If you don’t waterproof your canvas water is going to seep through resulting in mildew buildup. Once that happens you’ll start to attract mold and mildew. That’s when you start to get that old mildew smell that we’re all familiar with.
Canvas tents are well known to be brilliant at stopping the rain and elements getting in to the tent. But it’s easy to forget that, like all good things, canvas needs to be cared for to make sure that your nights under the stars continue to be dry.
And if you’ve ever ended up with a sodden canvas tent and started picking up on the smell of mildew not long after, you’ll be able to share the common regret of not taking the simple steps to properly waterproof the tent.
If you’re looking for how to waterproof your canvas tent just after you’ve bought it, or if you’re starting to see a few leaks appear in an older tent, you’ve come to the right place.
Read on to find the five steps to waterproofing your canvas tent.
Looking to have a camping adventure soon? Check our our reviews of the best canvas tent.
Seasoning a canvas tent just after you’ve bought it
When you first buy a canvas tent, it is often not fully waterproof out of the box. This is due to the micro pinholes in the fabric leaving room for water to leak into the tent at night.
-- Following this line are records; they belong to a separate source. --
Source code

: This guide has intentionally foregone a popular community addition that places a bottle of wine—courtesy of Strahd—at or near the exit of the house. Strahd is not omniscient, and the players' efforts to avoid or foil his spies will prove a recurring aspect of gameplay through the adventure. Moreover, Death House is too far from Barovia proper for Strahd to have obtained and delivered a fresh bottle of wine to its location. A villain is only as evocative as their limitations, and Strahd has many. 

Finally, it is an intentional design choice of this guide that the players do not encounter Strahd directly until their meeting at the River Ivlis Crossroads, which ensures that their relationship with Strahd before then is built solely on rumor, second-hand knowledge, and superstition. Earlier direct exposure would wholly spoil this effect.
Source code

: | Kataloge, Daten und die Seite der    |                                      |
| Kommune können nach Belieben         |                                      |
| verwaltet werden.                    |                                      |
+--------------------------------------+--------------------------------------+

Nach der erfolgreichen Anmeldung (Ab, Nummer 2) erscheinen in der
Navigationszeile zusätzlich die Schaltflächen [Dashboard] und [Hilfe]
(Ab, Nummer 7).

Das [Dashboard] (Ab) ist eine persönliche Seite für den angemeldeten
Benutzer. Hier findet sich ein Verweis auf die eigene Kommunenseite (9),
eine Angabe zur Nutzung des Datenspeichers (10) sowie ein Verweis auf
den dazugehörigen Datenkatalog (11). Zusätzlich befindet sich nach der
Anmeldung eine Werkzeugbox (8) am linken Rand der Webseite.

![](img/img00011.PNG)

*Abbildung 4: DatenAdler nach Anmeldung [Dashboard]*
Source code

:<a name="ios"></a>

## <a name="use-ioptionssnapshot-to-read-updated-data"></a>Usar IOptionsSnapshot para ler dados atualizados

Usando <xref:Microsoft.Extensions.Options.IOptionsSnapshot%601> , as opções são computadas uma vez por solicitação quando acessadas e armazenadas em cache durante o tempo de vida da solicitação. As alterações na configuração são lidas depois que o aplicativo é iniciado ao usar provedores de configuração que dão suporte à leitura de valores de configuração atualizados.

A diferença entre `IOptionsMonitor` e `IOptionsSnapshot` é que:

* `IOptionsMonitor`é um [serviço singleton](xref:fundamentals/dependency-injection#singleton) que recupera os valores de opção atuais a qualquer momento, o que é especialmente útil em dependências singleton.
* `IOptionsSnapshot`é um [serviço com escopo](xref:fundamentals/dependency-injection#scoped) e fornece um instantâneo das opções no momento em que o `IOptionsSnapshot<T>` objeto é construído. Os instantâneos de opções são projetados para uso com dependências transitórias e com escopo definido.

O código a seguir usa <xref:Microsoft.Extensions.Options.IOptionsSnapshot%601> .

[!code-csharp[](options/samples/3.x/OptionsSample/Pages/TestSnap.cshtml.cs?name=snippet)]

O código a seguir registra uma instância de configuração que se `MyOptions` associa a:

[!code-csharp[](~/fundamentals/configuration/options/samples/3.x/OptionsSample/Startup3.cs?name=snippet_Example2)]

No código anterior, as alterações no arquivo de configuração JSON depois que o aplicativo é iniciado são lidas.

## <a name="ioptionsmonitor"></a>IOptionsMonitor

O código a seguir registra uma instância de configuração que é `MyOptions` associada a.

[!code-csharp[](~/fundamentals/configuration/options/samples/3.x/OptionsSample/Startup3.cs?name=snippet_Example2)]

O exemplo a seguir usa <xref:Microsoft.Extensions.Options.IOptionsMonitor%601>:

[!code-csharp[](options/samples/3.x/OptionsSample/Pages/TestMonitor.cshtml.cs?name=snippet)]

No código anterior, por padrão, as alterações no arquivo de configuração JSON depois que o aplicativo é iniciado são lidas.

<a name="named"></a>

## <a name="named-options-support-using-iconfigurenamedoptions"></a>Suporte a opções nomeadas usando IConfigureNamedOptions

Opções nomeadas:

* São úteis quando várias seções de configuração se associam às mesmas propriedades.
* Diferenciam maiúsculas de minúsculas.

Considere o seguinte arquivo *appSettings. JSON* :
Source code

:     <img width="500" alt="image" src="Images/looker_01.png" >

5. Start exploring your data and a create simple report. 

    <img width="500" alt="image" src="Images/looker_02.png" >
This does depend on the manufacturer. Some tent manufacturers take the time to properly treat each tent before it is sent to market. Nevertheless, many manufacturers do not do an adequate job and you certainly don’t want to find out when you’re camping that they may have overpromised on the waterproofing.
What can we do to combat these leaks? Enter “seasoning”.
Seasoning a canvas tent is when you repeatedly soak and dry your canvas tent. This helps seal up the micro pinholes in the canvas and completes the waterproofing process.
After you have treated the canvas tent it will be able to stand up to heavy rain and difficult weather conditions that canvas tents are well known for.
To season your canvas tent, you should:
- Set up your tent
- Set up a hose connected to a cold water supply
- Spray your tent with the hose, making sure you hit all the fabric
- Wait for the tent to dry
- Repeat the process a couple more times
Waterproofing a canvas tent
While your canvas tent should be waterproof for a good while after seasoning it, after a while you will start to get pin leaks and the tent will need an another waterproofing treatment.
This regular treatment should be in the form of a silicone based waterproofing spray. A popular choice of silicone waterproofing sprays is the Kiwi Camp Dry spray, although any silicone spray should work well.
The one exception here is very large canvas tents where you may need several bottles to cover it completely. Some people find that they prefer a more budget friendly option of buying a bottle of concentrate and mixing it with water.
It’s important to note that the spray must be silicone based. Other types of waterproofing products, such as the Canvak spray, can degrade some of the treatments that manufacturers apply and can affect the breathability of the canvas. For instance, Canvak is not compatible with Kodiak tents which come with a Hydra-Shield waterproofing solution.
To waterproof your canvas tent:
- Set up your canvas tent
- If dirty, clean your canvas tent with soap and water and leave it to dry
- Shake the waterproofing spray can well
- Spray the tent evenly with a light coat. Make sure to get it over the seams and any other common areas to leak on the tent. You may need a ladder for very large tents.
- Leave your tent to fully dry before using it or packing it away
You can also apply a second coating around 4 hours after the first if you are wanting maximum protection from the elements.
How waterproof does the tent get after treating it?
While this does depend on the tent, canvas tents are famed for their excellent waterproofing abilities.
Generally, after seasoning and waterproofing a canvas tent, you should expect to stay completely dry inside the tent, even during heavy rain.
How often should you waterproof your tent?
Typically, the full waterproofing steps should take care of any leaks and you shouldn’t have to retreat the tent often.
That being said, there’s two cases where you may have to retreat the tent more often. The first of these are for those who live in rainy areas – for obvious reasons.
The second of these is for those who live in very sunny areas. The UV rays of the sun can damage the coating of tents, much like it does to our skin.
For both of these cases, a seasoning and waterproofing treatment every 6 – 12 months works well.
If you’re camping somewhere which has fairer weather then you should be able to get away with only treating the tent every couple of years, although making it an annual event may be the most sensible course of action.
If you do forget to look after the tent, the canvas tends to start pulling tightly to one corner and can leave the tent comprimised when the weather gets bad.